The Reception and Integration Agency (RIA) (an aegis of DJELR) has accommodated over 53,000 persons in this system since its inception in April 2000 (statistics here). By the end of 2008, RIA had accommodated 7,214 persons. By August 2009, there were 6,907 residents (which seems to have risen to 7,000 since the last official statistics). Using very crude mathematics, it appears that the average cost of keeping one individual in direct provision is €12,614 per year. This excludes the payment of €19.10 made to each adult asylum seeker or the provision of €9.60 for each child. As many of you will already know, asylum seekers are not entitled to work and, in general, will not be entitled to any other welfare benefit unless they can satisfy the habitual residence condition (see a blog post on this which was posted in September 2009).
Regardless of the legitimacy or otherwise of Mr. Aylward’s claims of abuse of the asylum process, protection of socio-economic rights for all individuals is a fundamental right under international human rights law (in particular Article 2 of the International Covenant on Economic Social and Cultural Rights; however, protections also exist under other human rights conventions).

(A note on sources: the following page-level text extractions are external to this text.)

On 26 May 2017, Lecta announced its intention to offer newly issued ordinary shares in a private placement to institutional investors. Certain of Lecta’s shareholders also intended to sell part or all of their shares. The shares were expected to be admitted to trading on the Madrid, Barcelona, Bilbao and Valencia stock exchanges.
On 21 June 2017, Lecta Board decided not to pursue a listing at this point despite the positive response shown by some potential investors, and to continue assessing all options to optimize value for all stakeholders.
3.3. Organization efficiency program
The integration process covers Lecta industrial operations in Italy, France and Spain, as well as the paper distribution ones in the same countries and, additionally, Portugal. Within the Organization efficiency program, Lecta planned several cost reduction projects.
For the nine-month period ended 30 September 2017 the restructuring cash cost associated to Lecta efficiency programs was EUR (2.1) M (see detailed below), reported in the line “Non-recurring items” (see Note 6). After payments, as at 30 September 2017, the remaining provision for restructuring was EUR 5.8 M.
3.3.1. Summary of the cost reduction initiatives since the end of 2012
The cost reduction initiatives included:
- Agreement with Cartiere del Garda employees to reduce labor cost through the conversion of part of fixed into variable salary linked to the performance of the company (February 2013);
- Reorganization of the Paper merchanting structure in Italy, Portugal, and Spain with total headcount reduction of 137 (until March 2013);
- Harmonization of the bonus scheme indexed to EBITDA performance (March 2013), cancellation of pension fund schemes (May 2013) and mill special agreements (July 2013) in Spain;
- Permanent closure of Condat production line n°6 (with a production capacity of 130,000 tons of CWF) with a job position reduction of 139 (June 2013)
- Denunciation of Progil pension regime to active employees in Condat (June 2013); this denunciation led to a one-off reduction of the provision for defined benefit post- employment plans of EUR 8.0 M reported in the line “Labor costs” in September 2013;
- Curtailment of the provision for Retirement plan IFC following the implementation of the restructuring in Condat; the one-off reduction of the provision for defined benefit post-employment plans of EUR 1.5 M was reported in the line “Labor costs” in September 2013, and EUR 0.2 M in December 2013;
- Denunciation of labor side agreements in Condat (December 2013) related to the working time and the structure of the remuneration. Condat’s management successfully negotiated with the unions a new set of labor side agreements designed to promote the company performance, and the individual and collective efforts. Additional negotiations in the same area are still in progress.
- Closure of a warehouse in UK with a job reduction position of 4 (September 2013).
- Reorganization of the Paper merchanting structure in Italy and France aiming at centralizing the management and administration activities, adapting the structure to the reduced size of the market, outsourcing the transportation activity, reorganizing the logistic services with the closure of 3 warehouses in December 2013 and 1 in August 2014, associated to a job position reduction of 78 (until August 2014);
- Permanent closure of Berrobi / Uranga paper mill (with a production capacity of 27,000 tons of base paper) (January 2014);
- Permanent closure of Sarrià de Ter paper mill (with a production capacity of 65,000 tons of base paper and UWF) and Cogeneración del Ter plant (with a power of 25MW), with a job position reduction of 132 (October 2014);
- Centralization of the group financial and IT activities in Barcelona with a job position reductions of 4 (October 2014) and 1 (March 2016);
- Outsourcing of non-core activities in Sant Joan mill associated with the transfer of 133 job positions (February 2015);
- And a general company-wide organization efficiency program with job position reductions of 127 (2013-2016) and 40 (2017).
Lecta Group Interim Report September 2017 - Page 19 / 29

With the current economic downturn, it will be increasingly difficult for campaigning organisations to argue for asylum seekers to be re-integrated back into the traditional welfare system (see FLAC’s research on the issue here). However, it is precisely in an economic downturn that it is essential to ensure that those who did not cause the banking and economic collapse be further scapegoated. It remains to be seen what will be the precise impact of the economic downturn and whether political and/or public anger will be directed at those asylum seekers within the direct provision system. In a paper that I am (hopefully!) going to be preparing for publication in the near future, I am going to argue that the failure of human rights treaty bodies to deliver clear and unequivocal advice to States on their obligations under human rights treaty law, has led to a system of differentiated entitlement for those seeking asylum in Ireland and the UK. I will claim that asylum seekers are a special category of immigrant, whose status is not clandestine, and whose social and economic rights should be fully protected unless there is a change in the asylee’s immigration status. This will necessitate an examination of whether IHRL permits States to withold socio-economic protections from those who refuse to return to their country of origin after a rejection of the asylum claim. It is the latter issue which needs careful examination, and any input from blog readers and contributors is much appreciated.